In this 1994 cartoon, Steve Bell alludes to a central Palestinian objection that talks, between a heavily militarized state and a occupied people, couldn't be fair with such a fundamental power imbalance.
The Oslo agreements set a timeline for negotiating key issues. However, 20 years later, we're still not any closer to a two-state solution.
Sparked by Ariel Sharon’s infamous visit to the sacred mosque in Jerusalem, the Al Aqsa Intifada left deep scars on both the Israeli and Palestinian collective psyche.
Palestinian violence claimed the lives of 950 Israelis by 2005. The uprising involved a campaign of suicide bombings that targeted buses, restaurants and nightclubs. The accompanying Israeli crackdown killed 3,223 Palestinians in the same period.
As the cartoon shows, the specter of violence hung darkly over the lives of Israelis and that the trauma of terrorism still remains today.
Once Israel announced its disengagement from Gaza in 2004, violence decreased. Eventually, all Israeli settlements were evacuated and dismantled in the Gaza Strip.
Standing eight meters tall at its highest points, the Wall has become a potent symbol of the Israeli occupation.
From an Israeli perspective, the barrier is all about security: It was built as a measure to protect citizens from suicide bombings and attacks emanating from the Palestinian territories in the Second Intifada.
After the barrier was built, the number of bombings declined — but the cost for Palestinians was steep. The wall split neighborhoods in two, tore through the land of Palestinians villages and trapped Palestinians in the West Bank. What's more, most of it is built on Palestinian land — leading the International Court of Justice to deem it illegal under international law.
With the encouragement of American authorities, the residents of Gaza and the West Bank voted in elections in 2006.
They did not go as planned: Hamas swept to victory. Some view the group as a terrorist organization, avowedly committed to the destruction of Israel.
What followed was a bitter conflict between Hamas — condemned by the European Union and the U.S. despite being democratically elected — and the more moderate Fatah. The former now controls the Gaza Strip, and the latter is now dominant in the Palestinian Authority, which runs areas of the West Bank.
The rift still hasn't been healed — and Gaza, and the Hamas government with it, has remained under a tough blockade.
This brutal image, from the Guardian's Martin Rowson, takes on both the cruelty of war and media treatment of the dead.
According to B'Tselem, 1,387 Palestinians were killed when Israel invaded the Gaza Strip during Operation Cast Lead, which began in December 2008 and lasted into the start of 2009.
Much like today's crisis, Israel justified the operation based on rockets fired from Gaza. It is estimated that some 773 of the dead were not involved in hostilities. Comparatively few Israelis died in the violence: Three civilians were killed by rockets, six members of the security forces died and four were killed by Israeli fire.
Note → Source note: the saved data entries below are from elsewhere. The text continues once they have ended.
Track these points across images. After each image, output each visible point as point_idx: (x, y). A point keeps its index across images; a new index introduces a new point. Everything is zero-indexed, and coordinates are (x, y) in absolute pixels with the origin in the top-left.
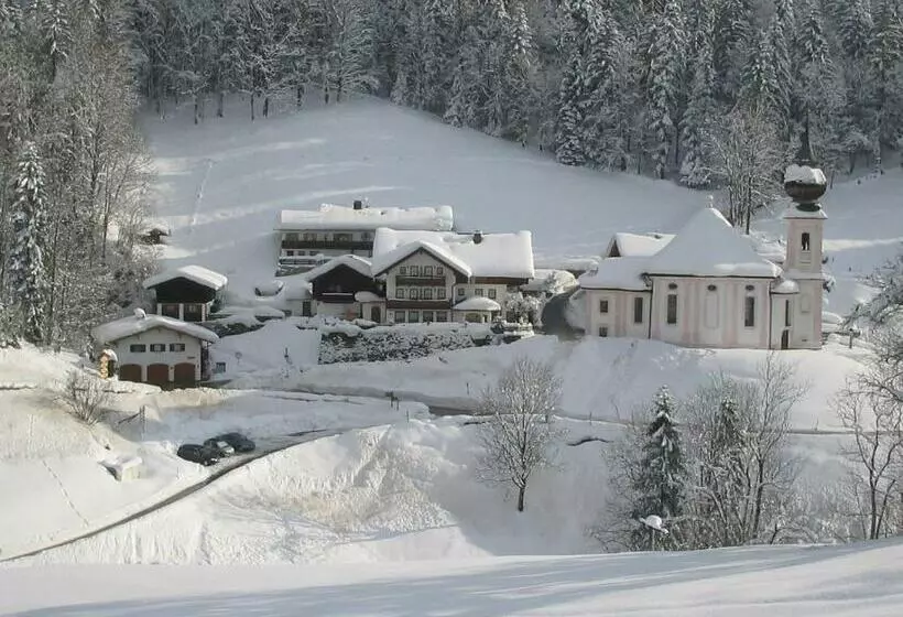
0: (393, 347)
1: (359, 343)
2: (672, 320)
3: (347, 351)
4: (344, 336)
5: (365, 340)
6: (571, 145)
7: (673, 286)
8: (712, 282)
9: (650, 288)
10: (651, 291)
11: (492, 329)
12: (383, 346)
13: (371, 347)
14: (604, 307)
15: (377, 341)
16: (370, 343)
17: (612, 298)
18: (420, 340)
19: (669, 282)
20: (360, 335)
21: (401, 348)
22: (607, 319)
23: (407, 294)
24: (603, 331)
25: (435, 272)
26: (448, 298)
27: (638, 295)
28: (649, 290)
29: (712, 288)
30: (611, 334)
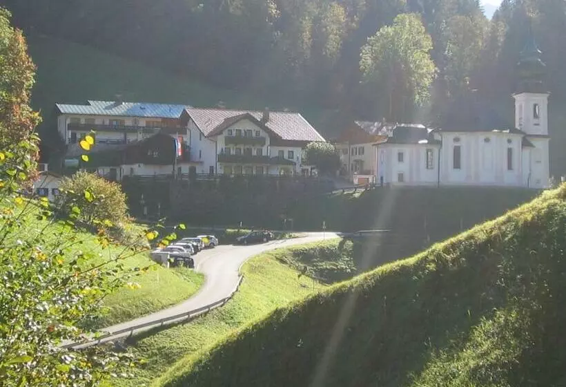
2: (457, 165)
8: (487, 136)
10: (441, 144)
17: (406, 150)
19: (454, 137)
22: (403, 167)
23: (233, 152)
24: (401, 177)
25: (254, 134)
26: (263, 154)
27: (430, 147)
28: (439, 143)
29: (487, 140)
30: (407, 178)
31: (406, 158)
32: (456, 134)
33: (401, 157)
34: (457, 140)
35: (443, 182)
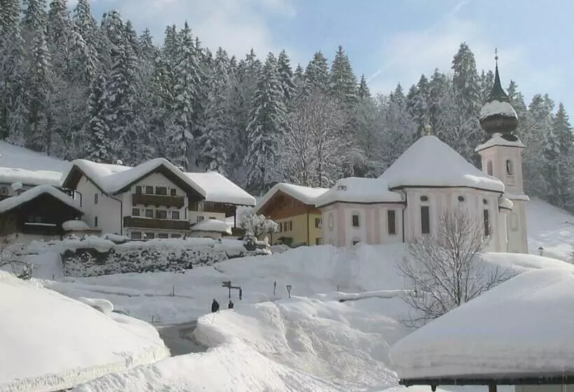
0: (149, 263)
1: (111, 259)
2: (426, 229)
3: (98, 268)
4: (94, 252)
5: (118, 256)
6: (101, 154)
7: (424, 199)
8: (462, 192)
9: (404, 200)
10: (405, 203)
11: (244, 245)
12: (139, 262)
13: (125, 263)
14: (356, 221)
15: (131, 256)
16: (124, 259)
17: (362, 212)
18: (178, 255)
19: (421, 195)
20: (112, 251)
21: (158, 264)
22: (360, 233)
23: (142, 215)
25: (169, 193)
26: (181, 219)
29: (460, 199)
31: (362, 221)
32: (423, 191)
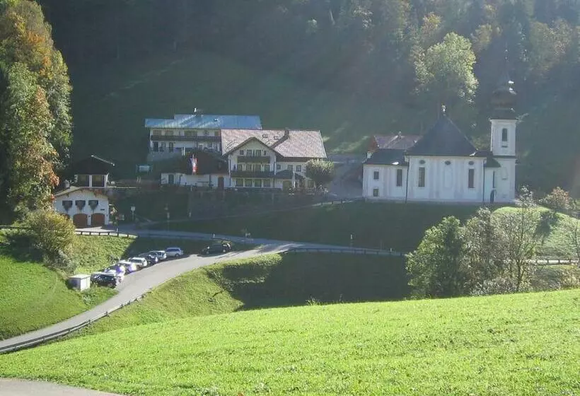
2: (422, 184)
8: (448, 159)
17: (381, 170)
19: (420, 160)
22: (378, 184)
23: (244, 168)
24: (376, 192)
25: (262, 153)
26: (271, 170)
27: (400, 168)
28: (407, 165)
29: (448, 163)
30: (381, 194)
31: (381, 176)
32: (422, 158)
33: (376, 176)
34: (422, 162)
35: (411, 198)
Air raid signals are now an everyday part of life for many residents of Israel, thanks to the recent escalation in Gaza. Some are using humor to cope with the pressure.
Tomi Zandstein created the cartoon in 2012 as a light-hearted take on the experience of rocket attacks in Tel Aviv. The cosmopolitan, coastal city is less impacted by missiles than areas of southern Israel, which borders Gaza. That means that residents of Tel Aviv are more sheltered, making humor a great way to ease fears of bombardment.
Tragically, it looks like an end to the bloodshed and oppression is nowhere in sight.
Horrifying escalations like the invasion now unfolding in Gaza, erupt with frightening regularity. A 6-year-old in Gaza today has now lived through three wars.
It doesn't look like a solution will come any time soon: Negotiations toward a two state solution are on life support, at best.
Commentators criticized this cartoon, published in the Independent, for using anti-Semitic tropes and misrepresenting the conflict.
But it captures the sense of despair that many Palestinians feel, especially as the brutal and unbalanced battle kills more and more civilians.
As long as that cycle of violence and oppression continues, the suffering will only continue.